Site work starts
for vets’ home in Hilo
Associated Press
HILO >> Demolition of the dilapidated Puumaile Hospital next to Hilo Medical Center is scheduled to begin next month as work begins to clear the site for a new $28.4 million veterans' home, officials said.
Hospital officials armed with sledgehammers will be on hand Sept. 1 to take ceremonial whacks marking the start of the demolition of old Puumaile, later called Hilo Hospital, said Joni Urasaki, a medical center spokeswoman.
"We couldn't get the big wrecking ball, so we figured that's what we thought we might do," Urasaki said.
Approval and funding for the 95-bed, long-term care veterans' home project was secured in 2003 with authorization of $10 million from the Legislature and $18.4 million from the U.S. Department of Veterans Affairs.
Hawaii Health Systems Corp. President Thomas Driskill, whose agency will operate the veterans home in a partnership with the federal office, has said the facility should be completed before the end of 2006.
Hawaii is one of three states without a veterans' care home.
Driskill said the new facility will address a "long-standing crisis" in Hawaii -- a lack of long-term care hospital beds. "This is part of the plan for addressing that," he said.

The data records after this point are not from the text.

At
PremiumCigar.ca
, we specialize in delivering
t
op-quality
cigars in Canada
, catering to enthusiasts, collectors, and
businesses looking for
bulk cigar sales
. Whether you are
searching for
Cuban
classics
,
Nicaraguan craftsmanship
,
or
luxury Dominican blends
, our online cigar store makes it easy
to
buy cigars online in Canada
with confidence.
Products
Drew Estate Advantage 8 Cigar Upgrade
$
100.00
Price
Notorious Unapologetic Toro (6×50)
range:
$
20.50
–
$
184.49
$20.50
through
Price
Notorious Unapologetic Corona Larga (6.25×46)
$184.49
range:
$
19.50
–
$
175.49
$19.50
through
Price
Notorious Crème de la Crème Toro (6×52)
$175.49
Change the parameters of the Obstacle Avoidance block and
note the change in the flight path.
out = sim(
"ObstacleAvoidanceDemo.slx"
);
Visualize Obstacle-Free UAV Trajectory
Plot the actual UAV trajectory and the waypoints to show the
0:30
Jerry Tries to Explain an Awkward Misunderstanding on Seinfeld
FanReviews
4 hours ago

Advocates at first lobbied for a 200-bed facility with the state's construction cost pegged at $16 million and the federal government paying $29 million. That eventually was scaled back to 95 beds with the facility planned for future expansion.
The project is expected to create about 100 jobs.
The old Puumaile hospital was completed in 1951 as a 216-bed facility to treat tuberculosis patients.